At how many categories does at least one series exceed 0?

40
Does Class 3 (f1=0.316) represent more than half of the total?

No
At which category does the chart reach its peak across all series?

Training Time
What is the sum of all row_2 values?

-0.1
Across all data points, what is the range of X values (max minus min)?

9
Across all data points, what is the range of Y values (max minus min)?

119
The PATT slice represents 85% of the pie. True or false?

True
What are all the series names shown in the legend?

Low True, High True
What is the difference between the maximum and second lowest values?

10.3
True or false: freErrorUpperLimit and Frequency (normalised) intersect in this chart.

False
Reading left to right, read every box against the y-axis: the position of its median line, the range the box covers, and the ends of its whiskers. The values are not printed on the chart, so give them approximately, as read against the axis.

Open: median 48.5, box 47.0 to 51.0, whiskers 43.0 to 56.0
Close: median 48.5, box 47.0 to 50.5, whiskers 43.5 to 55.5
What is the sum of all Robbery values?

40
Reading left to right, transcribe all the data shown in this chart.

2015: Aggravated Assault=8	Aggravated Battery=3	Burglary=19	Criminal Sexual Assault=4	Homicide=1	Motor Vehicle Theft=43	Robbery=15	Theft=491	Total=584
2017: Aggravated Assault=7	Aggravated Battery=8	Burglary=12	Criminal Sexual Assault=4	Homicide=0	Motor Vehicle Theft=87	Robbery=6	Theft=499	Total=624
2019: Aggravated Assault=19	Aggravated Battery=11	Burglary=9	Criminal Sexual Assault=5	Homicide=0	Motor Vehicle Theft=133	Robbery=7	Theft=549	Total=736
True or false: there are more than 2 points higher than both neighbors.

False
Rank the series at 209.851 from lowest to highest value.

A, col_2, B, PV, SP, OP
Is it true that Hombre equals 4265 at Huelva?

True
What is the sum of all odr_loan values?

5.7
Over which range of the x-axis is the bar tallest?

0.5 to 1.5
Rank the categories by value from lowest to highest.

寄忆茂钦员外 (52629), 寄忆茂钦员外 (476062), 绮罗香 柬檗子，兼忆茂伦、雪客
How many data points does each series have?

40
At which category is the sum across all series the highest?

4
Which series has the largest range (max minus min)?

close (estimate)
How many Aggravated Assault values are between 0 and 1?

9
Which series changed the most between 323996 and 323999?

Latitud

....................

### Brief
Format every line of the data above as a numbered list, dropping the blank lines.

### Finished exercise
1. At how many categories does at least one series exceed 0?
2. 40
3. Does Class 3 (f1=0.316) represent more than half of the total?
4. No
5. At which category does the chart reach its peak across all series?
6. Training Time
7. What is the sum of all row_2 values?
8. -0.1
9. Across all data points, what is the range of X values (max minus min)?
10. 9
11. Across all data points, what is the range of Y values (max minus min)?
12. 119
13. The PATT slice represents 85% of the pie. True or false?
14. True
15. What are all the series names shown in the legend?
16. Low True, High True
17. What is the difference between the maximum and second lowest values?
18. 10.3
19. True or false: freErrorUpperLimit and Frequency (normalised) intersect in this chart.
20. False
21. Reading left to right, read every box against the y-axis: the position of its median line, the range the box covers, and the ends of its whiskers. The values are not printed on the chart, so give them approximately, as read against the axis.
22. Open: median 48.5, box 47.0 to 51.0, whiskers 43.0 to 56.0
23. Close: median 48.5, box 47.0 to 50.5, whiskers 43.5 to 55.5
24. What is the sum of all Robbery values?
25. 40
26. Reading left to right, transcribe all the data shown in this chart.
27. 2015: Aggravated Assault=8	Aggravated Battery=3	Burglary=19	Criminal Sexual Assault=4	Homicide=1	Motor Vehicle Theft=43	Robbery=15	Theft=491	Total=584
28. 2017: Aggravated Assault=7	Aggravated Battery=8	Burglary=12	Criminal Sexual Assault=4	Homicide=0	Motor Vehicle Theft=87	Robbery=6	Theft=499	Total=624
29. 2019: Aggravated Assault=19	Aggravated Battery=11	Burglary=9	Criminal Sexual Assault=5	Homicide=0	Motor Vehicle Theft=133	Robbery=7	Theft=549	Total=736
30. True or false: there are more than 2 points higher than both neighbors.
31. False
32. Rank the series at 209.851 from lowest to highest value.
33. A, col_2, B, PV, SP, OP
34. Is it true that Hombre equals 4265 at Huelva?
35. True
36. What is the sum of all odr_loan values?
37. 5.7
38. Over which range of the x-axis is the bar tallest?
39. 0.5 to 1.5
40. Rank the categories by value from lowest to highest.
41. 寄忆茂钦员外 (52629), 寄忆茂钦员外 (476062), 绮罗香 柬檗子，兼忆茂伦、雪客
42. How many data points does each series have?
43. 40
44. At which category is the sum across all series the highest?
45. 4
46. Which series has the largest range (max minus min)?
47. close (estimate)
48. How many Aggravated Assault values are between 0 and 1?
49. 9
50. Which series changed the most between 323996 and 323999?
51. Latitud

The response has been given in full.